The large green light in the front shows the status of our build server. The green flashing lights show the status of our staging and production server.
For the production server, the frequency of green blinks indicates the load of the system for the last 10 minutes relative in % to highest load ever observed. The occasional yellow blink shows the frequency of user errors. In our case, this usually means that a user has submitted an invalid file. The frequency is also calibrated to the highest load ever observed. This means that the relative frequency of yellow and green blinks is correct.
The staging server gets a copy of the production traffic, but delayed by a few minutes. It runs the next version to be released of the software.
If the light blinks red, there is a bug or operations problem. I think. The thing is: The red light for the production and even staging servers hardly ever has a red light. Why? Because we weed out all the problems earlier in the process.
Fixing errors at the earliest possible time
The build light is key. When we check in code, it tries to build the code and run tests for it:
If an error was introduced, the light turns red within 20 minutes.
This process was good enough to catch the large majority of the defects the team ever introduced. To catch the next batch, we introduced an automated test that ran real production data over a fully installed system after every build. Sadly, we didn’t find a good way to monitor this.
The technical details
The lamps were purchased from Delcom Products Inc. At $90 a pop, they are pretty expensive, but they are the only option we’ve found that will let you control lights directly using the USB port.
Delcom ships the lights with a driver as a DLL (an open source Linux driver is available, but I’ve never tried it). We wrote a wrapper in Ruby using the Win32API Ruby package. We added a nice set of classes that let us write things like
visual_indicators.red.blink(12, 24) to have the 3rd lamp’s red led stay on for 12/100 second and off for 24/100 second.
The status polling was done over http. We had dedicated rules in the frontend web server to let the polling probe into the staging and production servers. These servers implemented the status as a servlet that would return something like
red flash 10%; yellow off; green solid. The most challenging part on the Ruby-side was converting 10% frequency flashes into meaningful on and off values for the blinks. The server would look at it’s work queue items (it was a batch server) for the last ten minutes to determine the status.

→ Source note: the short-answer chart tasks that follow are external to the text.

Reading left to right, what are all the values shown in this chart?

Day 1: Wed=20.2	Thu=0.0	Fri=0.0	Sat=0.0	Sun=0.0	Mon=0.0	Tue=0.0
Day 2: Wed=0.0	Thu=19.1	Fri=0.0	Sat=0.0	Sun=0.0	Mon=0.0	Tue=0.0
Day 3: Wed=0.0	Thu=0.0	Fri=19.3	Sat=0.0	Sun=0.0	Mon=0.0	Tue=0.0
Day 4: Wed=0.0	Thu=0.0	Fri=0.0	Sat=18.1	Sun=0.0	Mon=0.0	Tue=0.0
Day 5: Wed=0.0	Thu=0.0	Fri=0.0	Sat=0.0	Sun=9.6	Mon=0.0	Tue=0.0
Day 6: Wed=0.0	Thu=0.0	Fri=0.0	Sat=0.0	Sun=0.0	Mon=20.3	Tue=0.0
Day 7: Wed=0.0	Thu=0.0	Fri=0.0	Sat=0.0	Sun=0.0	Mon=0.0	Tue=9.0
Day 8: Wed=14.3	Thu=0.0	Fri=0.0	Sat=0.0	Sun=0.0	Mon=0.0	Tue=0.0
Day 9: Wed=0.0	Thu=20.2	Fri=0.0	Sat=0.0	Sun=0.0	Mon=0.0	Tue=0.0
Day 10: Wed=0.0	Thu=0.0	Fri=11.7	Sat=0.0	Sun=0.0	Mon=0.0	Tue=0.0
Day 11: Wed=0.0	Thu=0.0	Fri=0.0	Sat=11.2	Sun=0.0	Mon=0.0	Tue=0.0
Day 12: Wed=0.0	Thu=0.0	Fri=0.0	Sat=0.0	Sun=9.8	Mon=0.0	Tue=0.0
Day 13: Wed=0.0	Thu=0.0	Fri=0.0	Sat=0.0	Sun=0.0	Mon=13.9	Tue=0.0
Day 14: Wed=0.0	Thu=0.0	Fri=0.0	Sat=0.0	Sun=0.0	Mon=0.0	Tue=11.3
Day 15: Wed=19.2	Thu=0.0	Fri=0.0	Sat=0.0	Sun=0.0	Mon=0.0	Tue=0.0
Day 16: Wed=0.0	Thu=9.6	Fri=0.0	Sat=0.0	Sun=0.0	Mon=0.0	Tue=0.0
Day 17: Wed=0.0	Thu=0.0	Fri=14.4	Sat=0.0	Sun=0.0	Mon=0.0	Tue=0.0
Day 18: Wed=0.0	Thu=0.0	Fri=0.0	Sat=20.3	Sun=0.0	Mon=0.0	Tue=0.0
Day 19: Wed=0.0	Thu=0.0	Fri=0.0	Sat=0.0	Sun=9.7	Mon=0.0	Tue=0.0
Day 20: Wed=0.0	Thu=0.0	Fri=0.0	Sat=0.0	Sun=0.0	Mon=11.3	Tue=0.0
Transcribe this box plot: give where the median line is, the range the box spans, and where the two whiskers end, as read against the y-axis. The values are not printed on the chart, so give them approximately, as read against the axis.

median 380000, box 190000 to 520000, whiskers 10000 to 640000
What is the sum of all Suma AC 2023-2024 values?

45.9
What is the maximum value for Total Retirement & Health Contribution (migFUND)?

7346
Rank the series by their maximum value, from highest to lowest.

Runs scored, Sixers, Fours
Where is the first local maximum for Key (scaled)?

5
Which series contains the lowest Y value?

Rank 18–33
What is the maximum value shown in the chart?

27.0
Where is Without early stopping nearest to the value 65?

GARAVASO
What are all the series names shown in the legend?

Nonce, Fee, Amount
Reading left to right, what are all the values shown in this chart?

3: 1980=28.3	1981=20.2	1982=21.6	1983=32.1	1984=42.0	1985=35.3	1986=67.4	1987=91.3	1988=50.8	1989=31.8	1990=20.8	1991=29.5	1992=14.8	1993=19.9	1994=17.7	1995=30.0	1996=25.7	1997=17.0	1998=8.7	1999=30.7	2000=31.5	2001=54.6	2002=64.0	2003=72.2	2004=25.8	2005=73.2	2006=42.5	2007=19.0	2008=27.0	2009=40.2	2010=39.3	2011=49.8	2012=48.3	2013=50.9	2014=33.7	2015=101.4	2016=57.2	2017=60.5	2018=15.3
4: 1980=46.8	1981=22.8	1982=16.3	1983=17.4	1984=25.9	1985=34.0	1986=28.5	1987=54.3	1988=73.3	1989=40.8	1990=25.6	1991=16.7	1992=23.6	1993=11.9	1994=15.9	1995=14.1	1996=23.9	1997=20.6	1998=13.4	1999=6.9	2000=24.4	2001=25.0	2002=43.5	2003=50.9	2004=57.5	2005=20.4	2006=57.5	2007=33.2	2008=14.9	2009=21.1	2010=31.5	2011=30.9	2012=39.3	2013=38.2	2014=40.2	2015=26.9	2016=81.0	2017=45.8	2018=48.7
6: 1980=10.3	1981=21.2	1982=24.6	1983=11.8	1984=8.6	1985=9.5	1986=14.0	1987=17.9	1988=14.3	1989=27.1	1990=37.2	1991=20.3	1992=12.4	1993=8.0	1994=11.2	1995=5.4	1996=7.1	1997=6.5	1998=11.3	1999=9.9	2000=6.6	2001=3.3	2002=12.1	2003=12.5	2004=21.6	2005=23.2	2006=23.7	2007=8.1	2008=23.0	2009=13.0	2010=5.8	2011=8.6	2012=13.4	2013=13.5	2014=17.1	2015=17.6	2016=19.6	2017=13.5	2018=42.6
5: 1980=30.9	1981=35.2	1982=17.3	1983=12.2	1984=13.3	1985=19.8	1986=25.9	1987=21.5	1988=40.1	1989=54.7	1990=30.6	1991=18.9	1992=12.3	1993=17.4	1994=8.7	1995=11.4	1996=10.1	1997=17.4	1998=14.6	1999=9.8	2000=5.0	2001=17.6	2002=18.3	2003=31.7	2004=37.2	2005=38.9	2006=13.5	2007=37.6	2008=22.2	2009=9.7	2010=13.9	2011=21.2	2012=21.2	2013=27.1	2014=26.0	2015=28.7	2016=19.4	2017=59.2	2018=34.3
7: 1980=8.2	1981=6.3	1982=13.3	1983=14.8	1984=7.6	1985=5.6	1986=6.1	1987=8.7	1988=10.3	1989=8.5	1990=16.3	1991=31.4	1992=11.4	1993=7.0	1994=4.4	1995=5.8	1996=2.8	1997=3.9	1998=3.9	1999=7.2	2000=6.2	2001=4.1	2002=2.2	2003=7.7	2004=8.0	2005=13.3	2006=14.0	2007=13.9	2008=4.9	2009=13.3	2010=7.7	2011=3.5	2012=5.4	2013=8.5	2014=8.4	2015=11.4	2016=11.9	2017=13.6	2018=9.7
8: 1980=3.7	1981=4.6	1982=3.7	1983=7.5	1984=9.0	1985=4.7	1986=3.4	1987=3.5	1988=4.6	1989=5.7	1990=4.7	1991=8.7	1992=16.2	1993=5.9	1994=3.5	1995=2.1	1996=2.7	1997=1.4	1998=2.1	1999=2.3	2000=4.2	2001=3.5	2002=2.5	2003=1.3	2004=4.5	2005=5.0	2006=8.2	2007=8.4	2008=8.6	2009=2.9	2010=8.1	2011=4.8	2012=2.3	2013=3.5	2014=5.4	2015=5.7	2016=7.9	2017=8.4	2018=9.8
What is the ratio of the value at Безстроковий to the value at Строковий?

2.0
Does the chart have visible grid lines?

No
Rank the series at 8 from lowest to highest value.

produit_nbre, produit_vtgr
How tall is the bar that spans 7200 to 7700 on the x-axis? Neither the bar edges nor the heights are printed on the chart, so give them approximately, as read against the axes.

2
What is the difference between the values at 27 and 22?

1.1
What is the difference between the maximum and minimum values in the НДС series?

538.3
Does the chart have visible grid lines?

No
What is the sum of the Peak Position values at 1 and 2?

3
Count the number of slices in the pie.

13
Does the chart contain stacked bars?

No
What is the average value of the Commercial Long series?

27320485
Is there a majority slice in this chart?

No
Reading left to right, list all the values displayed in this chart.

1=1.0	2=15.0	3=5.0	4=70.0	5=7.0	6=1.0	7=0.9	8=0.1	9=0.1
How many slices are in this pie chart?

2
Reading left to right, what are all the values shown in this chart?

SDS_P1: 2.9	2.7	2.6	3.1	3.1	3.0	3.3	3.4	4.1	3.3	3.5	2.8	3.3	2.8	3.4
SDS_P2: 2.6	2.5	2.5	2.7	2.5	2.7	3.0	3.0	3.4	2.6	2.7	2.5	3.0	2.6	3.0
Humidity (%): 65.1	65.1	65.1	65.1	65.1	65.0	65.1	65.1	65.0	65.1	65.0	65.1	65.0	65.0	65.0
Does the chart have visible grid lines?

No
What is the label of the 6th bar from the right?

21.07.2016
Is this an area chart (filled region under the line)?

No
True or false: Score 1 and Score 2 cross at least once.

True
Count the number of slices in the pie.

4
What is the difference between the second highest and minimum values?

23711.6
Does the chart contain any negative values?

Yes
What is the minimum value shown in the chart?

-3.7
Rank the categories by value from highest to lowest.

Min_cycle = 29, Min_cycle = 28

The build server was originally implemented using hudson. We found it difficult to distinguish building from error (red blinks) from building from ok (green blinks). This eventually led me to implement a 100-line Ruby script as our build server. The script would be triggered from cron every minute and if there was no other build going on (determined by a lock file) and the Subversion repository had been changed since the last build, but more than 3 minutes ago, it would start a build.
The lamp would get the build status by polling static files exposed over HTTP with Apache httpd.
An eye towards excellence
Seeing the status of the testing, staging and production environments gave us confidence that the systems were working. It also gave us a greater understanding of the problems of the operations people who have to take over responsibility for the solution at some time.
Towards the end of the project, putting new software into production each iteration after one week in staging seemed more and more feasible from a technical point of view. We didn’t quite get there before I had to leave the project, but it was a goal worth striving for.